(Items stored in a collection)
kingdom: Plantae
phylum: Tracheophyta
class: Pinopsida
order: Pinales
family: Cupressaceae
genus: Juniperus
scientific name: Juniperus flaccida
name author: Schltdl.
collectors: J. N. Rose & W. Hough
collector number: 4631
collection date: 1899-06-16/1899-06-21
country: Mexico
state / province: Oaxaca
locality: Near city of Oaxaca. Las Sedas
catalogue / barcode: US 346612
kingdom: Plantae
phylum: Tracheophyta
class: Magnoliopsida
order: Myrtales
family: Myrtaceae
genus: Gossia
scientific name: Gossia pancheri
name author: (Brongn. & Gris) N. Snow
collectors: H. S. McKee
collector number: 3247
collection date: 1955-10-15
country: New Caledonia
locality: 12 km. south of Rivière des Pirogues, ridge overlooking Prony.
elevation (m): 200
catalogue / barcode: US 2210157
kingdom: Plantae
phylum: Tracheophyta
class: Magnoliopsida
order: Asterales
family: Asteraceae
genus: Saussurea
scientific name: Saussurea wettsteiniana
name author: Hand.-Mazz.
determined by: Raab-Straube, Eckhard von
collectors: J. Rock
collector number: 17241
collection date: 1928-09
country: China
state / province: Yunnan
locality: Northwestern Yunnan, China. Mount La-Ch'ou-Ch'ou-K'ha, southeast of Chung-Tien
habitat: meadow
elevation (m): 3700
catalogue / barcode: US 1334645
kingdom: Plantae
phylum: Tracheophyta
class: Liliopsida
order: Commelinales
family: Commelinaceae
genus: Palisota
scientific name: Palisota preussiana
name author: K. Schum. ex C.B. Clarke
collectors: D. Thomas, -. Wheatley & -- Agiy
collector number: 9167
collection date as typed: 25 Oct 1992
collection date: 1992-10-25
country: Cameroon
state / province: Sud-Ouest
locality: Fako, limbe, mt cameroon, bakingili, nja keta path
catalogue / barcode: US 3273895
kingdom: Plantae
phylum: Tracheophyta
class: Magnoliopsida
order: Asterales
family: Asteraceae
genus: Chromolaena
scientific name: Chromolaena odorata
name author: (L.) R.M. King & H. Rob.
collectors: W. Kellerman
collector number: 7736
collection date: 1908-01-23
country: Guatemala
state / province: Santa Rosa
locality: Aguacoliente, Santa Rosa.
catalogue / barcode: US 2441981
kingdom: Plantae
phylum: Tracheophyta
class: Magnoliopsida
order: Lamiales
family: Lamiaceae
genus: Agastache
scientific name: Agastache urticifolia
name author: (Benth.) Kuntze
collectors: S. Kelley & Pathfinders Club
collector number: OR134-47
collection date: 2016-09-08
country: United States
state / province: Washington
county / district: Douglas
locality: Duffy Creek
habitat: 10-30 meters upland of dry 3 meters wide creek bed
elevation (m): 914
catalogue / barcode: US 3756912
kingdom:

→ What you are asked to do
Render every line of the items above as a Markdown table with two columns, Number and Line. Put the row number in Number and the line itself in Line, and skip any blank lines.

→ Reply
| Number | Line |
|---|---|
| 1 | kingdom: Plantae |
| 2 | phylum: Tracheophyta |
| 3 | class: Pinopsida |
| 4 | order: Pinales |
| 5 | family: Cupressaceae |
| 6 | genus: Juniperus |
| 7 | scientific name: Juniperus flaccida |
| 8 | name author: Schltdl. |
| 9 | collectors: J. N. Rose & W. Hough |
| 10 | collector number: 4631 |
| 11 | collection date: 1899-06-16/1899-06-21 |
| 12 | country: Mexico |
| 13 | state / province: Oaxaca |
| 14 | locality: Near city of Oaxaca. Las Sedas |
| 15 | catalogue / barcode: US 346612 |
| 16 | kingdom: Plantae |
| 17 | phylum: Tracheophyta |
| 18 | class: Magnoliopsida |
| 19 | order: Myrtales |
| 20 | family: Myrtaceae |
| 21 | genus: Gossia |
| 22 | scientific name: Gossia pancheri |
| 23 | name author: (Brongn. & Gris) N. Snow |
| 24 | collectors: H. S. McKee |
| 25 | collector number: 3247 |
| 26 | collection date: 1955-10-15 |
| 27 | country: New Caledonia |
| 28 | locality: 12 km. south of Rivière des Pirogues, ridge overlooking Prony. |
| 29 | elevation (m): 200 |
| 30 | catalogue / barcode: US 2210157 |
| 31 | kingdom: Plantae |
| 32 | phylum: Tracheophyta |
| 33 | class: Magnoliopsida |
| 34 | order: Asterales |
| 35 | family: Asteraceae |
| 36 | genus: Saussurea |
| 37 | scientific name: Saussurea wettsteiniana |
| 38 | name author: Hand.-Mazz. |
| 39 | determined by: Raab-Straube, Eckhard von |
| 40 | collectors: J. Rock |
| 41 | collector number: 17241 |
| 42 | collection date: 1928-09 |
| 43 | country: China |
| 44 | state / province: Yunnan |
| 45 | locality: Northwestern Yunnan, China. Mount La-Ch'ou-Ch'ou-K'ha, southeast of Chung-Tien |
| 46 | habitat: meadow |
| 47 | elevation (m): 3700 |
| 48 | catalogue / barcode: US 1334645 |
| 49 | kingdom: Plantae |
| 50 | phylum: Tracheophyta |
| 51 | class: Liliopsida |
| 52 | order: Commelinales |
| 53 | family: Commelinaceae |
| 54 | genus: Palisota |
| 55 | scientific name: Palisota preussiana |
| 56 | name author: K. Schum. ex C.B. Clarke |
| 57 | collectors: D. Thomas, -. Wheatley & -- Agiy |
| 58 | collector number: 9167 |
| 59 | collection date as typed: 25 Oct 1992 |
| 60 | collection date: 1992-10-25 |
| 61 | country: Cameroon |
| 62 | state / province: Sud-Ouest |
| 63 | locality: Fako, limbe, mt cameroon, bakingili, nja keta path |
| 64 | catalogue / barcode: US 3273895 |
| 65 | kingdom: Plantae |
| 66 | phylum: Tracheophyta |
| 67 | class: Magnoliopsida |
| 68 | order: Asterales |
| 69 | family: Asteraceae |
| 70 | genus: Chromolaena |
| 71 | scientific name: Chromolaena odorata |
| 72 | name author: (L.) R.M. King & H. Rob. |
| 73 | collectors: W. Kellerman |
| 74 | collector number: 7736 |
| 75 | collection date: 1908-01-23 |
| 76 | country: Guatemala |
| 77 | state / province: Santa Rosa |
| 78 | locality: Aguacoliente, Santa Rosa. |
| 79 | catalogue / barcode: US 2441981 |
| 80 | kingdom: Plantae |
| 81 | phylum: Tracheophyta |
| 82 | class: Magnoliopsida |
| 83 | order: Lamiales |
| 84 | family: Lamiaceae |
| 85 | genus: Agastache |
| 86 | scientific name: Agastache urticifolia |
| 87 | name author: (Benth.) Kuntze |
| 88 | collectors: S. Kelley & Pathfinders Club |
| 89 | collector number: OR134-47 |
| 90 | collection date: 2016-09-08 |
| 91 | country: United States |
| 92 | state / province: Washington |
| 93 | county / district: Douglas |
| 94 | locality: Duffy Creek |
| 95 | habitat: 10-30 meters upland of dry 3 meters wide creek bed |
| 96 | elevation (m): 914 |
| 97 | catalogue / barcode: US 3756912 |
| 98 | kingdom: |